Model,data,r_sqr,rmse
<chr>,<chr>,<dbl>,<dbl>
mean model,train,0,4026.17
mean model,test,0,3912.36


The results from the mean model are not impressive, but that is expected since the model always predicts the mean number of Stars in the training data. 

In [43]:
full_model <- lm(Stars ~ ., data = git_tr)
full_model_summary <- summary(full_model)
preds <- predict(full_model, newdata = git_te, type = "response")
full_model_results <- data.frame(
    Model = c("full model", "full model"),
    data = c("train", "test"), 
    r_sqr = c(round(full_model_summary$r.squared, 2),
              round(compute_r_sqr(git_te$Stars, preds), 2)),
    rmse = c(round(rmse(git_tr$Stars, full_model$fitted.values), 2),
             round(rmse(git_te$Stars, preds), 2))
)
results <- rbind(results, full_model_results)
results

Model,data,r_sqr,rmse
<chr>,<chr>,<dbl>,<dbl>
mean model,train,0.0,4026.17
mean model,test,0.0,3912.36
full model,train,0.37,3207.63
full model,test,0.35,3153.77


In [47]:
full_model_summary %>% tidy() %>% mutate_if(is.numeric, round, 2)

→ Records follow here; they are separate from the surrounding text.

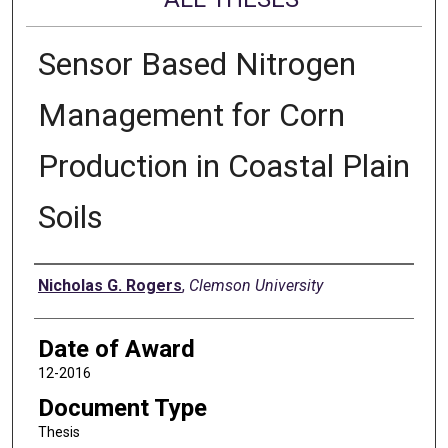
Sensor Based Nitrogen
Management for Corn
Production in Coastal Plain
Soils
Author
Nicholas G. Rogers
,
Clemson University
Date of Award
12-2016
Document Type
Thesis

term,estimate,std.error,statistic,p.value
<chr>,<dbl>,<dbl>,<dbl>,<dbl>
(Intercept),999.69,97.92,10.21,0.0
Size,0.0,0.0,0.09,0.93
Forks,1.68,0.01,250.74,0.0
Issues,2.94,0.04,66.54,0.0
Has.IssuesTrue,49.66,48.52,1.02,0.31
Has.ProjectsTrue,-271.55,30.43,-8.92,0.0
Has.DownloadsTrue,-157.83,87.87,-1.8,0.07
Has.WikiTrue,-196.93,26.02,-7.57,0.0
Has.PagesTrue,198.24,21.77,9.11,0.0
Has.DiscussionsTrue,754.0,26.05,28.95,0.0


The full model significantly outperforms the mean model, achieving an $R^2$ score of 0.35 on the testing data with a root mean squared error (RMSE) of 3153.77. Additionally, the model does not exhibit overfitting, as the $R^2$ scores and RMSE values for the training and testing datasets are relatively similar. Interestingly, the model's RMSE is lower on the testing set compared to the training set, which may indicate better generalization or potential data-specific characteristics.